The state paid out $24.9 million in traditional unemployment benefits, along with $47.1 million in federally funded, $600 weekly stimulus payments, as well as $1.2 million in federal extended benefit payments, totaling $73.2 million in jobless subsidies for the weeklong period.
“The unemployment insurance program has and continues to provide a significant amount of temporary economic stability to tens of thousands of Utahns impacted by the pandemic,” said Unemployment Insurance Division Director Kevin Burt. “However, we are just over a month away from the $600 federal stimulus ending and continued economic stability for those on the benefit will only be found in employment.”
For the week, the industries with the highest percentage of claims were office and administrative support at 13.7%, production occupations at 8.9% and management occupations at 8.6%. The counties with the highest number of people filing new jobless compensation claims were Salt Lake County at 40%, Utah County at 14.5%, Davis County at 7.3%, Weber County at 7% and Washington County at 3.7%.
Meanwhile, as the state continues to process claims at a historic level, officials note that the pace cannot carry on indefinitely. Burt said the state has already doled out $730 million in overall unemployment benefits to individuals laid off during the pandemic, however, that kind of output won’t last forever.
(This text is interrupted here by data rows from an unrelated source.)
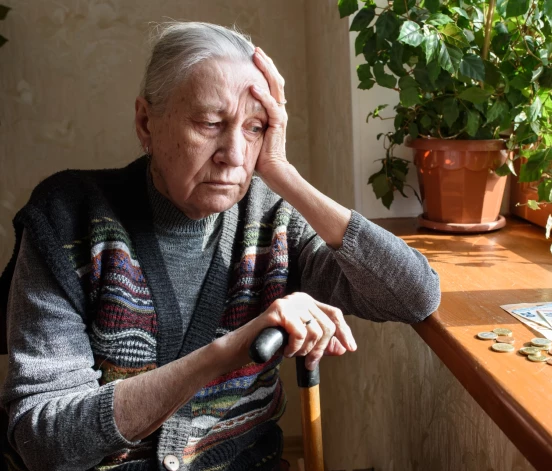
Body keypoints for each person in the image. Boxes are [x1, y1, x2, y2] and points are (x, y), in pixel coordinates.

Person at [0, 22, 440, 471]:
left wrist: (282, 174)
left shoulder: (271, 219)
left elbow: (414, 295)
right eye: (210, 123)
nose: (233, 152)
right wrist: (231, 349)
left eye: (254, 128)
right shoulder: (65, 221)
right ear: (145, 121)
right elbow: (44, 439)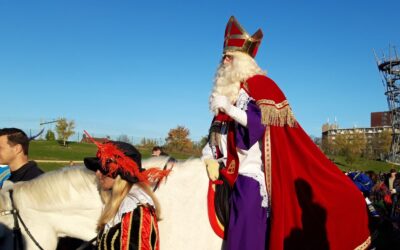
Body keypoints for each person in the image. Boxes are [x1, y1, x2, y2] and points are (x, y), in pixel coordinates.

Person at [202, 16, 371, 249]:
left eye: (229, 58)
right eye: (223, 58)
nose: (224, 62)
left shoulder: (257, 87)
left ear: (241, 62)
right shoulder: (227, 96)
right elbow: (212, 139)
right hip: (223, 171)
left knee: (246, 198)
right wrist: (207, 158)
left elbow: (257, 123)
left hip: (249, 173)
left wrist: (228, 108)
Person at [83, 132, 170, 250]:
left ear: (120, 174)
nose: (97, 173)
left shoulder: (136, 210)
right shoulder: (120, 204)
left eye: (103, 169)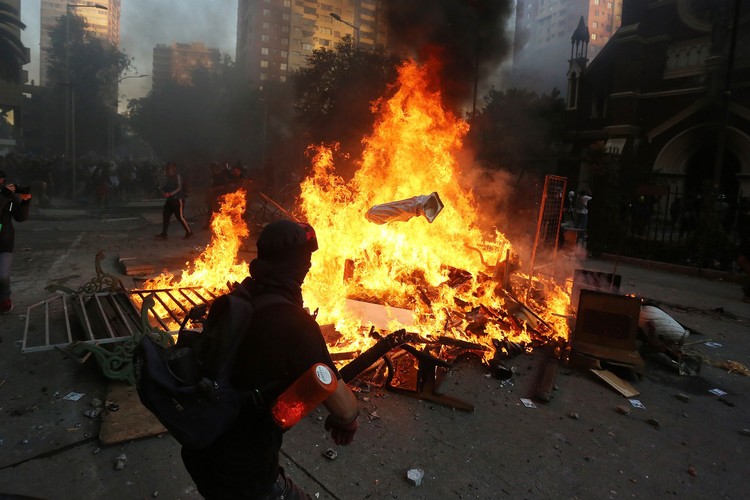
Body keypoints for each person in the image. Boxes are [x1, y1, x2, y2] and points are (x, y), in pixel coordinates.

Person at [181, 219, 360, 499]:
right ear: (298, 266)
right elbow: (344, 407)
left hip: (200, 449)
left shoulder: (232, 302)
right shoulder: (295, 324)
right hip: (243, 472)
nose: (309, 267)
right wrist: (349, 421)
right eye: (306, 261)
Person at [0, 170, 32, 314]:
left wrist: (25, 200)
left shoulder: (8, 196)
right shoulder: (5, 195)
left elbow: (19, 216)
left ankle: (5, 299)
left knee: (3, 275)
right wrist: (4, 195)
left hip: (4, 242)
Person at [155, 161, 193, 239]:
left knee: (180, 217)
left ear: (174, 168)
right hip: (170, 200)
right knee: (166, 215)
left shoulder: (178, 176)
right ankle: (164, 234)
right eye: (167, 168)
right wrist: (161, 190)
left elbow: (179, 187)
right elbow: (167, 187)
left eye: (170, 168)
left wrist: (170, 194)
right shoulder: (169, 177)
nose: (168, 170)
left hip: (178, 199)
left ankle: (189, 232)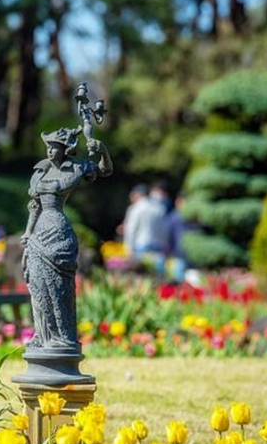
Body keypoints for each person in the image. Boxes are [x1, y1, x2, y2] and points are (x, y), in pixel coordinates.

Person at [20, 126, 113, 349]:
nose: (50, 152)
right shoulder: (40, 172)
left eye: (55, 148)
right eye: (48, 148)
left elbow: (105, 170)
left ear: (65, 150)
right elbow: (34, 207)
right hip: (39, 233)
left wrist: (102, 150)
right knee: (38, 284)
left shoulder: (76, 168)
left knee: (59, 286)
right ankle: (43, 335)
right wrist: (27, 232)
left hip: (59, 231)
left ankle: (63, 337)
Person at [122, 183, 168, 273]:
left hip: (140, 246)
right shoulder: (158, 208)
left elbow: (131, 229)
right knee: (156, 275)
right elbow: (163, 230)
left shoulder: (136, 208)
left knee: (142, 275)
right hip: (157, 246)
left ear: (138, 194)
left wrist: (128, 247)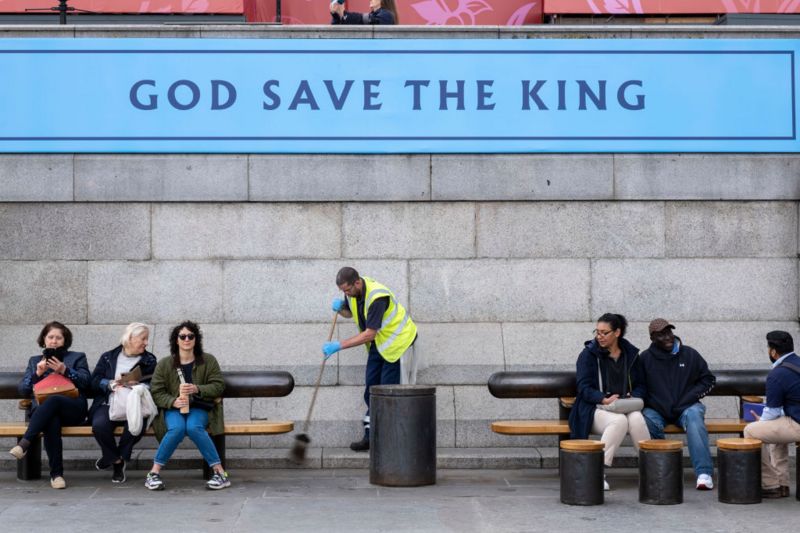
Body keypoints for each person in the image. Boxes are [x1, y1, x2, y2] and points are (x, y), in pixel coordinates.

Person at [323, 266, 418, 452]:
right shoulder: (354, 292)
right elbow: (351, 313)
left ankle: (386, 441)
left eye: (348, 290)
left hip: (397, 343)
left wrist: (339, 346)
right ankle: (370, 437)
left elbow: (369, 334)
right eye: (343, 292)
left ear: (357, 282)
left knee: (386, 393)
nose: (347, 294)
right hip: (380, 343)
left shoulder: (377, 297)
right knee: (371, 390)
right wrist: (341, 309)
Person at [144, 321, 230, 491]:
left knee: (193, 427)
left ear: (196, 340)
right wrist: (172, 401)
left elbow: (219, 386)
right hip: (174, 408)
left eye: (191, 336)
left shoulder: (208, 360)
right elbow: (156, 391)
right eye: (182, 336)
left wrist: (198, 388)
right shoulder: (165, 364)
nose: (186, 339)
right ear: (176, 340)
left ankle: (220, 473)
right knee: (176, 429)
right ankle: (153, 473)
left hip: (200, 407)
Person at [568, 313, 649, 491]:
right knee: (618, 421)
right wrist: (602, 398)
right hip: (592, 409)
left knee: (636, 417)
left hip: (623, 406)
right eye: (597, 332)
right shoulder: (588, 355)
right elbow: (583, 387)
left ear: (617, 332)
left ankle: (651, 470)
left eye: (604, 333)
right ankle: (596, 472)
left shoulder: (631, 355)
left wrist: (632, 396)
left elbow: (641, 384)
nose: (599, 336)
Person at [9, 321, 91, 489]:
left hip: (73, 409)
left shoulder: (77, 357)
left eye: (58, 338)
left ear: (65, 340)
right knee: (51, 419)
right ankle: (57, 475)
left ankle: (25, 442)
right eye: (51, 337)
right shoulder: (35, 361)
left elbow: (87, 383)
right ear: (44, 340)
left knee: (53, 400)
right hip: (45, 414)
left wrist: (65, 370)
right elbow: (24, 390)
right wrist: (37, 373)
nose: (54, 341)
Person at [639, 318, 716, 490]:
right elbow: (639, 387)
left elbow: (708, 380)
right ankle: (663, 469)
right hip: (657, 409)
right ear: (652, 338)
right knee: (646, 418)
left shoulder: (689, 354)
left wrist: (689, 397)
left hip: (687, 406)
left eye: (669, 332)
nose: (667, 337)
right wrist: (652, 403)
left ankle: (704, 474)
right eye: (661, 335)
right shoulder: (645, 358)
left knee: (695, 416)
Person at [89, 322, 158, 484]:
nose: (146, 343)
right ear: (130, 338)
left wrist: (140, 386)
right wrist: (111, 383)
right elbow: (94, 381)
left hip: (136, 404)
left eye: (147, 339)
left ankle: (113, 458)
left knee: (136, 426)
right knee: (99, 425)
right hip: (109, 402)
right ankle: (117, 461)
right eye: (143, 339)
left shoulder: (149, 359)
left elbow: (155, 384)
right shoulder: (108, 357)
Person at [743, 331, 800, 498]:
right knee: (776, 428)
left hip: (797, 423)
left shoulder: (777, 374)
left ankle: (770, 484)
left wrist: (762, 421)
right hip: (794, 417)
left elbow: (773, 410)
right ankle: (782, 484)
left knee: (751, 430)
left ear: (773, 352)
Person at [330, 0, 398, 24]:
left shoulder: (387, 15)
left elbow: (362, 20)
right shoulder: (374, 15)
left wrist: (344, 15)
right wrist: (336, 15)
“Keep in mind that stability is six weeks away from being unstable,” he said during a weekly news conference. “The unemployment insurance program was never designed to be a full replacement wage.”
He said the program historically has been about a 40% replacement wage of the amount that an individual typically makes. The goal has always been to help provide some economic relief while encouraging a return to new employment or reengagement in the workforce, he said.
Because of the added stimulus approved by Congress, individuals are also receiving weekly stipends of $600, which may provide a false sense of financial security, he added. That money is scheduled to expire at the end of July, along with the pandemic unemployment benefit as well as the 13-week benefit extension.
“Some of the concern that we have is while (the number of people on unemployment) has gone down for six consecutive weeks, it only went down by 3.6%. Do remember there are jobs today, and so individuals that are in this situation, while there is some stability right now in unemployment, that stability is about to change pretty significantly in six weeks,” Burt said. “Please go to jobs.utah.gov. There are plenty of opportunities for employment, and it might be that you have to change the direction or what you have been doing because some of the economic activity that was available before the pandemic has now shifted into new markets.”
Burt said since two-thirds of funding for jobless benefits during the pandemic has come from federal sources, the state’s Unemployment Insurance Trust Fund remains solvent with the ability to continue meeting its current obligations to claimants. But that status could change if demand continues at the historic rate Utah is now facing.
“We are three months into this and we have seen a significant strain on the Unemployment Insurance Trust Fund. Do we believe that we will go insolvent this year? The answer is no,” he said. “We are monitoring when that (previously strong) economic activity (is) going to return because we are three months into it and we still have almost 90,000 people (statewide) requesting it.”
He said the hope is that as the summer continues and the economy improves as some of the pandemic-related restrictions are lifted, people will start to feel more comfortable and they will fall off of the unemployment insurance program quickly as they return to work.
“I would like to emphasize again, individuals who are stable in unemployment, remember that stability goes away (next month). So one of the things that employers or employees should do, especially if they’re job attached, is they should be in contact with their employer and say, ‘Hey, how is it looking? Am I going to be able to return?” Burt said.
“Have an honest conversation with their employer. If the employer is not going to see that economic activity return in the next six weeks, then that employee should start looking at other opportunities in other industries that have seen growth have seen and improvement or have seen opportunities because maybe that industry they’re used to working in is going to be slower to return to profitability.”